* **GIVEN REQUEST**
Rewrite the material starting at the line that contains "determined by: Luteyn, J. L." and ending at the line that contains "country: Haiti", replacing "collector number" with "field number" and leaving everything else unchanged. Give only those lines.

* **EXTRACTED DATA**
◇ ◇ ◇ ◇
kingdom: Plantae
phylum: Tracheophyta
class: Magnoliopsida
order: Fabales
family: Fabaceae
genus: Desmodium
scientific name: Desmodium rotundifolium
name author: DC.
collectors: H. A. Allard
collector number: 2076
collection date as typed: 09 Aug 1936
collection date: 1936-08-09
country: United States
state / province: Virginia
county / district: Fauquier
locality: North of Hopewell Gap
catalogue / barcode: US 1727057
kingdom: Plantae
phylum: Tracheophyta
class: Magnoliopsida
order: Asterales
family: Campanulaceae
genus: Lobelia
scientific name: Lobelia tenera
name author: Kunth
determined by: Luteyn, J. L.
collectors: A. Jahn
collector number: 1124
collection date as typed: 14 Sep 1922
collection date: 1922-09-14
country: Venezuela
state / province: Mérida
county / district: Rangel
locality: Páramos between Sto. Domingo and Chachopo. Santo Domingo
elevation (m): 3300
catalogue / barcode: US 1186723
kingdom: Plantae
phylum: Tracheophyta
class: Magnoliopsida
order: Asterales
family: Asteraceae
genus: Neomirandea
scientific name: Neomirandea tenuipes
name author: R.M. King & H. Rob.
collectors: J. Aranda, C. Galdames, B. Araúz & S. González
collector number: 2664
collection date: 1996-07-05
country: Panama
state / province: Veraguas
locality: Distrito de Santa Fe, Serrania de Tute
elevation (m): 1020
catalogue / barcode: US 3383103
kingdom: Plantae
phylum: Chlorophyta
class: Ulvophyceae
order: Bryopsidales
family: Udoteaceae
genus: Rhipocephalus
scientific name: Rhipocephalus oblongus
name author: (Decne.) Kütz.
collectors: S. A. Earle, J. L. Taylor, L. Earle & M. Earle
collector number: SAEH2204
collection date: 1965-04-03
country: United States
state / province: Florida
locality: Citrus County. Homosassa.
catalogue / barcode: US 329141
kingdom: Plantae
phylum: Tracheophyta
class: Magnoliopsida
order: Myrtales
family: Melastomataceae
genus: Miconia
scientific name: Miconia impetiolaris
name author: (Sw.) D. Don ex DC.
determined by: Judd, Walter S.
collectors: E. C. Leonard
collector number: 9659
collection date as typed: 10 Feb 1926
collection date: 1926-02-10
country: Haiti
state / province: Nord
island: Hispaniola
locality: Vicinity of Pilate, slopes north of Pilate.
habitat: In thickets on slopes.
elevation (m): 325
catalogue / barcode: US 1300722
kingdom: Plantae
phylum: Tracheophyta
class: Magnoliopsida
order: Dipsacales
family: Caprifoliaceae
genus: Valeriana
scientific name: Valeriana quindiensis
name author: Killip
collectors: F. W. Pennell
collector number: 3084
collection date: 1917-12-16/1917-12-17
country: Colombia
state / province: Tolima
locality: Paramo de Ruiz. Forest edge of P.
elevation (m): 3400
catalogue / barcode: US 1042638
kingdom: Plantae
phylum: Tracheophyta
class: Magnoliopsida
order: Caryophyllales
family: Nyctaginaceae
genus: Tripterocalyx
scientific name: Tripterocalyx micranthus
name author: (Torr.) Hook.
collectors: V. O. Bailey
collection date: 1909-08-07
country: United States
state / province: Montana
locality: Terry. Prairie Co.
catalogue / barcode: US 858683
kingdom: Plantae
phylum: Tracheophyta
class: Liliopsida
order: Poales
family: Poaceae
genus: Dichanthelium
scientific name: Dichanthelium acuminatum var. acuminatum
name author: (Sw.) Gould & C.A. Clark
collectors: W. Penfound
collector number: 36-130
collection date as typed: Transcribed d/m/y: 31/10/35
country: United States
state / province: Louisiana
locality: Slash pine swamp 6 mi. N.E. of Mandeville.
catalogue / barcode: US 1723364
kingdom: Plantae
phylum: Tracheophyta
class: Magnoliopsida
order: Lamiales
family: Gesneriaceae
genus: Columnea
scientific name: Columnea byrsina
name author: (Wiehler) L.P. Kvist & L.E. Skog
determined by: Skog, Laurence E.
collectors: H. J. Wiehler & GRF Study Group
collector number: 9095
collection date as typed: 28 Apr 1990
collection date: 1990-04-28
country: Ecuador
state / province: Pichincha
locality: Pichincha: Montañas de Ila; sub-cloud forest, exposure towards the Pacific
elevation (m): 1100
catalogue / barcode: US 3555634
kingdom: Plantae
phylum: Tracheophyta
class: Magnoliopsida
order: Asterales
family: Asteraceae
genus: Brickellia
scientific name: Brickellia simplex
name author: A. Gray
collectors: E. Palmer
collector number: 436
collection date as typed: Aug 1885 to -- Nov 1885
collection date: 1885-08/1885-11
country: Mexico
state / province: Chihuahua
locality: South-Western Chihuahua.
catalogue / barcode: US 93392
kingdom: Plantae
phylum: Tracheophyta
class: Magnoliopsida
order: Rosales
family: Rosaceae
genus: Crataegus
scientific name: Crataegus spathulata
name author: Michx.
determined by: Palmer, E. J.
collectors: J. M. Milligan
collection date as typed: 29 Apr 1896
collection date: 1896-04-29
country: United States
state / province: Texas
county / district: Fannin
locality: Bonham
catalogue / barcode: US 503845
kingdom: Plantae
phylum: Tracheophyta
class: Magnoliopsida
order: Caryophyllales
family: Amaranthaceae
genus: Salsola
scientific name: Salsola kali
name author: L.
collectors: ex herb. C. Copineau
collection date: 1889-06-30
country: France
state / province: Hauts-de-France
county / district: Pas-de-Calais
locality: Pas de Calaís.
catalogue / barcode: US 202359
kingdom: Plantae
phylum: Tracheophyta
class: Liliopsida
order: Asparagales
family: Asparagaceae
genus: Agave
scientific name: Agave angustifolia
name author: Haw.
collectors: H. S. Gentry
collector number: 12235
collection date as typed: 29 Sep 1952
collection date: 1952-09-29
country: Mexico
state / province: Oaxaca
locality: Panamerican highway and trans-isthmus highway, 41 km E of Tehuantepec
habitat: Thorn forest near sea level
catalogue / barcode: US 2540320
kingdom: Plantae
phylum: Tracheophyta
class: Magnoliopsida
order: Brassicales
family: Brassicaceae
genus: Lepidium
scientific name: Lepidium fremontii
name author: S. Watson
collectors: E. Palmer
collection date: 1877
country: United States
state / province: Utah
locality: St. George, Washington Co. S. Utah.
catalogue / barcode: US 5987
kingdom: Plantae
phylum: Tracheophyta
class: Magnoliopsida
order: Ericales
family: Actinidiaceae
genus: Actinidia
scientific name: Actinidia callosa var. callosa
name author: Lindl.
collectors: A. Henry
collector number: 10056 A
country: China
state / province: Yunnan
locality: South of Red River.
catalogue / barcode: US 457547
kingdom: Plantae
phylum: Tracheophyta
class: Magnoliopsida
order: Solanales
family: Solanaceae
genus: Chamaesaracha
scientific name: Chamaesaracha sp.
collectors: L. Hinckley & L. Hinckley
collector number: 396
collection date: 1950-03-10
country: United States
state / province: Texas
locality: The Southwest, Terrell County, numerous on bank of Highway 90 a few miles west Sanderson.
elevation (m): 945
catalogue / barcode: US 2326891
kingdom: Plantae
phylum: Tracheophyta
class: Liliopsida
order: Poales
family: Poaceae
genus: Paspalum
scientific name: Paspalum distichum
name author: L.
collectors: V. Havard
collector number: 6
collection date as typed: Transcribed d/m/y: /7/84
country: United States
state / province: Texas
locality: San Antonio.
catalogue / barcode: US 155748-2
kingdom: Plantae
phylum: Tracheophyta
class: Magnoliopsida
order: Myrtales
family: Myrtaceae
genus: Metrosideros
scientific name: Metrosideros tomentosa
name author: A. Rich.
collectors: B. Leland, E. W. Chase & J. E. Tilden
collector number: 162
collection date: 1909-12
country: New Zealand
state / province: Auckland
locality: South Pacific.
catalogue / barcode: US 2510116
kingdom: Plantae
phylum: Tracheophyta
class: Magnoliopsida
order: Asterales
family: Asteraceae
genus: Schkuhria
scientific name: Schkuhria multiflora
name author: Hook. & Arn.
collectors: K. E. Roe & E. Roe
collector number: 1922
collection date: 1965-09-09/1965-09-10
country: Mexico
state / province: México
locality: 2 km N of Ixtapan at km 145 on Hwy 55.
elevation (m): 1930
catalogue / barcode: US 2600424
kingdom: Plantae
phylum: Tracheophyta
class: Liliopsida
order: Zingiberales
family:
◇ ◇ ◇ ◇
* **RESULT OF THE EXERCISE**
determined by: Luteyn, J. L.
collectors: A. Jahn
field number: 1124
collection date as typed: 14 Sep 1922
collection date: 1922-09-14
country: Venezuela
state / province: Mérida
county / district: Rangel
locality: Páramos between Sto. Domingo and Chachopo. Santo Domingo
elevation (m): 3300
catalogue / barcode: US 1186723
kingdom: Plantae
phylum: Tracheophyta
class: Magnoliopsida
order: Asterales
family: Asteraceae
genus: Neomirandea
scientific name: Neomirandea tenuipes
name author: R.M. King & H. Rob.
collectors: J. Aranda, C. Galdames, B. Araúz & S. González
field number: 2664
collection date: 1996-07-05
country: Panama
state / province: Veraguas
locality: Distrito de Santa Fe, Serrania de Tute
elevation (m): 1020
catalogue / barcode: US 3383103
kingdom: Plantae
phylum: Chlorophyta
class: Ulvophyceae
order: Bryopsidales
family: Udoteaceae
genus: Rhipocephalus
scientific name: Rhipocephalus oblongus
name author: (Decne.) Kütz.
collectors: S. A. Earle, J. L. Taylor, L. Earle & M. Earle
field number: SAEH2204
collection date: 1965-04-03
country: United States
state / province: Florida
locality: Citrus County. Homosassa.
catalogue / barcode: US 329141
kingdom: Plantae
phylum: Tracheophyta
class: Magnoliopsida
order: Myrtales
family: Melastomataceae
genus: Miconia
scientific name: Miconia impetiolaris
name author: (Sw.) D. Don ex DC.
determined by: Judd, Walter S.
collectors: E. C. Leonard
field number: 9659
collection date as typed: 10 Feb 1926
collection date: 1926-02-10
country: Haiti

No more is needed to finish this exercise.